The data:
+--

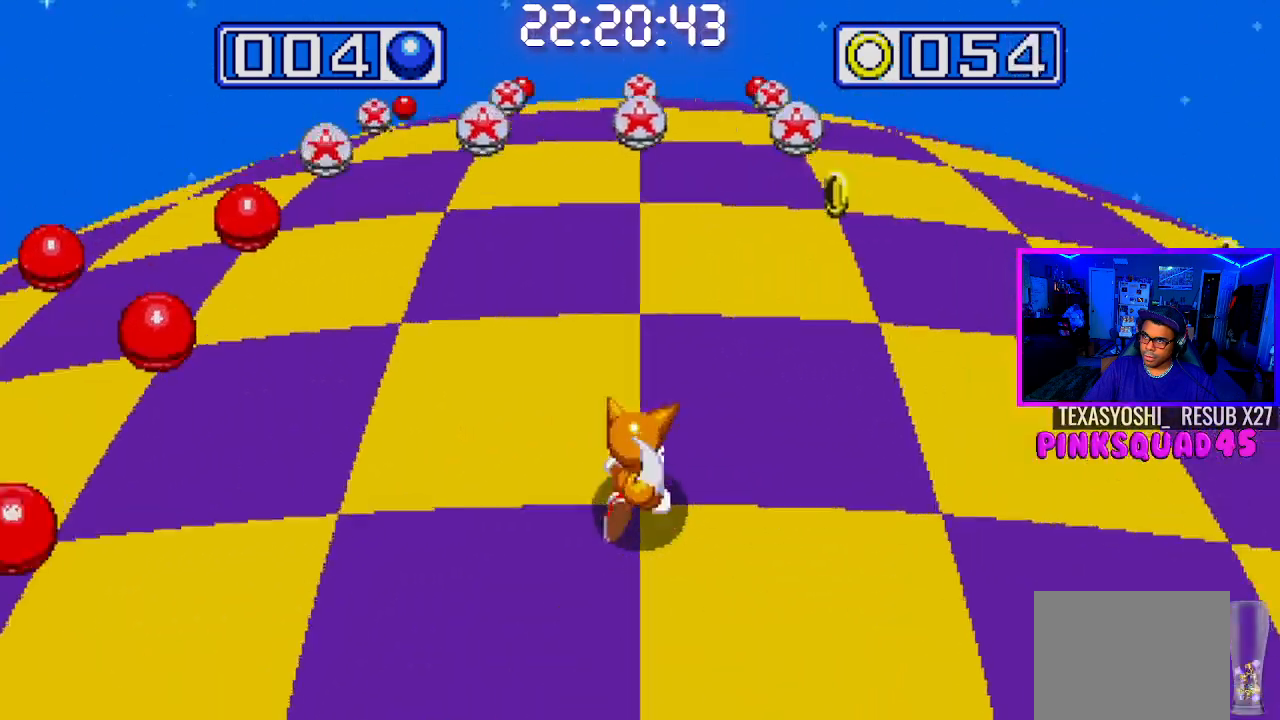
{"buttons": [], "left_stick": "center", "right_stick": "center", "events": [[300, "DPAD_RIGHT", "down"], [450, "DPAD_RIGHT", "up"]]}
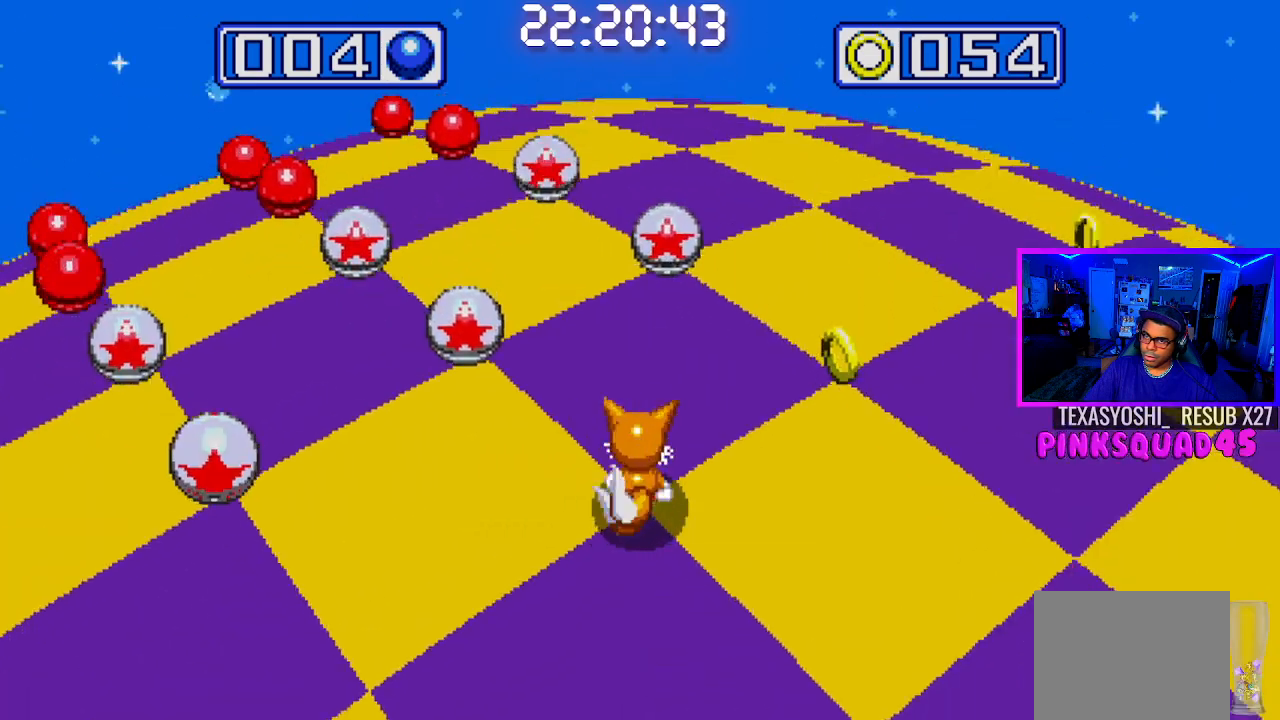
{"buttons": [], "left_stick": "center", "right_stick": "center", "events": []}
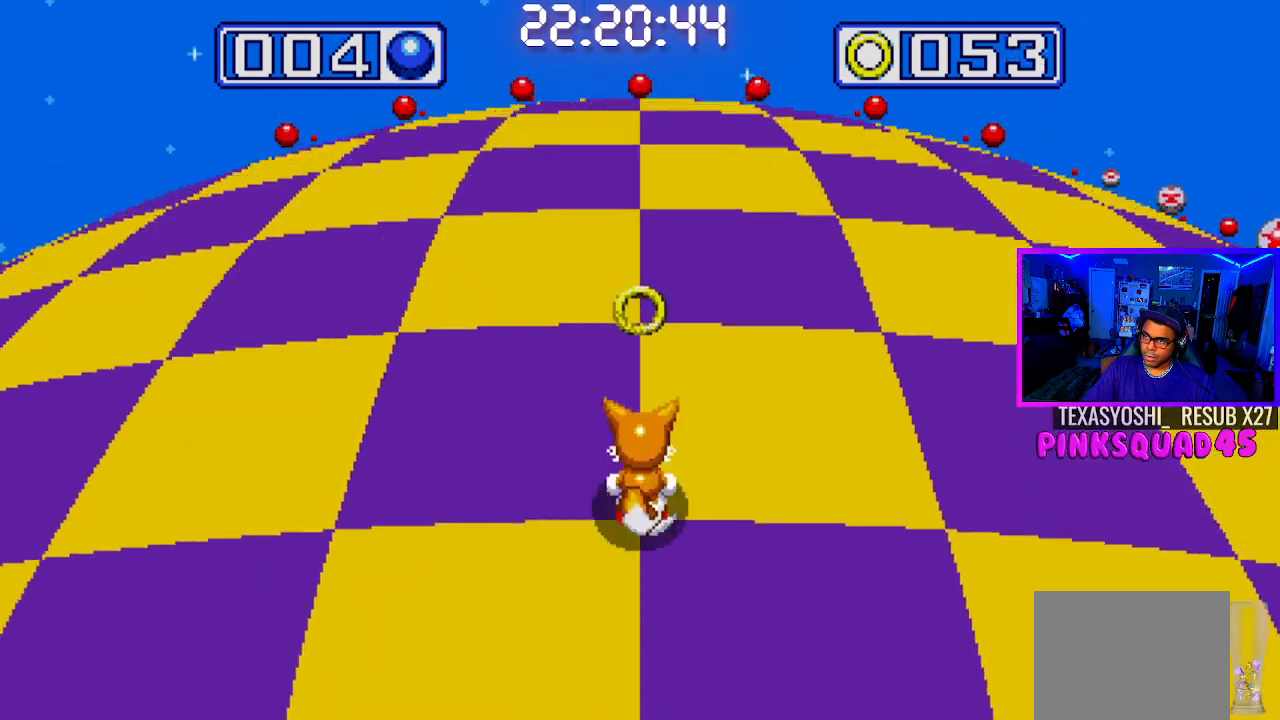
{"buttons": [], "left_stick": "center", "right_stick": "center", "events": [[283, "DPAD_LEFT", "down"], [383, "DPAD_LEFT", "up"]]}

+--

Task instructions: When you copy the listing, keep every line exactly as it is but leave out all images.

Response for this exercise:
{"buttons": [], "left_stick": "center", "right_stick": "center", "events": [[300, "DPAD_RIGHT", "down"], [450, "DPAD_RIGHT", "up"]]}
{"buttons": [], "left_stick": "center", "right_stick": "center", "events": []}
{"buttons": [], "left_stick": "center", "right_stick": "center", "events": [[283, "DPAD_LEFT", "down"], [383, "DPAD_LEFT", "up"]]}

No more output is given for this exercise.